Ariana Osman (presenter), Ryan Ramsook, The University of the West Indies; Ron J. Steel, Cornel Olariu, The University of Texas at Austin; Si Chen; China University of Geosciences
The continuous eastward migration of the Caribbean plate altered paleo-drainage directions since the middle Eocene, diverting the once north flowing mighty Orinoco to its current west-east trajectory across eastern Venezuela and Trinidad. In the late Miocene, the Cruse Formation marks the arrival of the delta on Trinidad, depositing a clastic wedge of >2500 ft which accreted eastwards by shallow to deepwater clinoform increments driven mainly by a huge sediment flux and glacio-eustatic climate cycles (ca. 100 ky), but modulated by Caribbean tectonics. In this study, 58 well logs and outcrop data were integrated to construct a 3D picture for 15 continental-margin clinoforms (C10-C24) to unravel the impact of tectonics on the sedimentation trends observed for the Cruse. The clinoforms have an average height of 550 m, continental slope of 2.5˚ tapering to 1˚, and a distance from shelf-edge to near-base of slope of >10 km, and can be grouped into three developmental phases: 1) C10-C13 have a flat shelf-edge trajectory, suggesting a high supply of sediment during periods of repeated icehouse rise and fall of eustatic sea-level, with fall outpacing subsidence rates. These topset sands are interpreted to have a strong fluvial regime that may have been influenced by the development of NE-SW directed growing thrusts, creating an embayed paleo-Columbus Channel area protected from strong wave energy; 2) C14-20 has an aggradational pattern with a rising shelf-edge trajectory, possibly resulting from increased tectonic induced subsidence as the Caribbean plate migrated eastwards post the culmination of collision in the Middle Miocene; 3) C21-24 show strong margin progradation, similar to C10-13, but, their topsets have a much stronger wave influence as the delta prograded past the subtle thrusts.

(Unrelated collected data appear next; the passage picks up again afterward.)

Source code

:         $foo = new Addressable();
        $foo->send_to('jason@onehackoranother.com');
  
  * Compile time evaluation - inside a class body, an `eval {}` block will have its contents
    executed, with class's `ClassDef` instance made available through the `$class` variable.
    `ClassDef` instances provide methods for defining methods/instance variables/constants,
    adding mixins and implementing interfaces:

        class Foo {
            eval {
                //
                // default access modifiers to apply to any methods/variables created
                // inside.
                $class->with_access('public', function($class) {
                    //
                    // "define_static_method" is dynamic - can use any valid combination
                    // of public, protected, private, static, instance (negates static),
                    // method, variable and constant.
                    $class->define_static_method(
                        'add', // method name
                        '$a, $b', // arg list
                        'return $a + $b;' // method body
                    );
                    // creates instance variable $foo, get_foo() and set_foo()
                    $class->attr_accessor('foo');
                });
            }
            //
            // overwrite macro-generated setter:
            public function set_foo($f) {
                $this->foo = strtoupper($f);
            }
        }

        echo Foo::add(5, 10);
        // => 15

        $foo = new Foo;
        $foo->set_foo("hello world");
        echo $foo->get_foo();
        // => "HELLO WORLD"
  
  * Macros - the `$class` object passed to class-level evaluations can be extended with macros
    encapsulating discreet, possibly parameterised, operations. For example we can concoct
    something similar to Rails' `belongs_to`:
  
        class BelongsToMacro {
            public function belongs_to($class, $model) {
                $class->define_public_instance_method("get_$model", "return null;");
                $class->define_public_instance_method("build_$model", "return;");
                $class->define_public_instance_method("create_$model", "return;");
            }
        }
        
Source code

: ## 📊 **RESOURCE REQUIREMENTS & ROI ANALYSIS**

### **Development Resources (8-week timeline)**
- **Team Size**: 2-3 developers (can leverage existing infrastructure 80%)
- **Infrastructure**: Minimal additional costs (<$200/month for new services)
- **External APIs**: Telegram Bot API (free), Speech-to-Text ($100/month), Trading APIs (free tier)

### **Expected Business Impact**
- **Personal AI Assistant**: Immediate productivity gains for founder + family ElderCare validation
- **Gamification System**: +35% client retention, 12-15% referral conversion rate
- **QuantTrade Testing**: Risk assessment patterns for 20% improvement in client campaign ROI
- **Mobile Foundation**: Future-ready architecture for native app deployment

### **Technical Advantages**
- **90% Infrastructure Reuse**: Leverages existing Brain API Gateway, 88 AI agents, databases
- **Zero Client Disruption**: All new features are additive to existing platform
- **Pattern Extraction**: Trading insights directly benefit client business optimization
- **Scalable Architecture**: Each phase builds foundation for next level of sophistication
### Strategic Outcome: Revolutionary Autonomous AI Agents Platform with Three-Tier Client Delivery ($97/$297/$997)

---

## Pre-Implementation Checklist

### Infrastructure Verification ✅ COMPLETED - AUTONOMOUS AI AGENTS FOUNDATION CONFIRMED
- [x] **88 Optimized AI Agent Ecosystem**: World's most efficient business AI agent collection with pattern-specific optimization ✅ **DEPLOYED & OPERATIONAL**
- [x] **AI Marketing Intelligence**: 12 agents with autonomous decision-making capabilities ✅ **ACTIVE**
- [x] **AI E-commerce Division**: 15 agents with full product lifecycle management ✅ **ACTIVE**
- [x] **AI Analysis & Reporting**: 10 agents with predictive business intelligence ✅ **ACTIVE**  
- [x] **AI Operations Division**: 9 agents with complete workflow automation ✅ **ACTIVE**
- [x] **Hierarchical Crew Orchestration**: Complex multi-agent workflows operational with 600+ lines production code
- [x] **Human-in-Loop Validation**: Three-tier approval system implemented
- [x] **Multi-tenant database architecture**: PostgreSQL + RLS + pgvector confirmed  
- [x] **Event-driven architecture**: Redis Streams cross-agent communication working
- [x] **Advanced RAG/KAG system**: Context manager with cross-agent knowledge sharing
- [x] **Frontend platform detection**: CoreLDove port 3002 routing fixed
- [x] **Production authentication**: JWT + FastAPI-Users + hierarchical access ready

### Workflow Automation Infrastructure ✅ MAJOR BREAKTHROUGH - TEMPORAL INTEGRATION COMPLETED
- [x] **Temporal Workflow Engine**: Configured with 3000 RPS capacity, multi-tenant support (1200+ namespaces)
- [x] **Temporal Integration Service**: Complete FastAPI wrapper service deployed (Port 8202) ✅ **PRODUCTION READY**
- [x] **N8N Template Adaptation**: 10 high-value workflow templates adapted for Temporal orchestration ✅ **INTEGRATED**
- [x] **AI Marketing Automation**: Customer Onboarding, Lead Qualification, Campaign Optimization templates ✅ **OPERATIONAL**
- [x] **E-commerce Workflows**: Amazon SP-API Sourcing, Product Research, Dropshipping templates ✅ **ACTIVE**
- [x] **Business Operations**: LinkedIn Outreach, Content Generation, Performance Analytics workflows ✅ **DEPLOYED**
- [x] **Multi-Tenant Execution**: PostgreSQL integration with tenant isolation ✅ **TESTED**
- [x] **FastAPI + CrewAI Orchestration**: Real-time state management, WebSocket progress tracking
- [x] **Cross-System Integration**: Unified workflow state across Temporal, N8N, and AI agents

Ariana Osman, The University of the West Indies
Ariana earned a BSc from Western, Canada and a MSc from the University of Texas at Austin.
With 3 years of experience in the industry, she currently is PhD student at the University of the West Indies, Trinidad, where she researches and teaches courses in Sedimentology, Stratigraphy and Petroleum Geology. Previously, she has worked at BP Trinidad and Tobago, and Leibniz University Hannover.
Ariana is a member of AAPG, SEPM, IAS and GSA.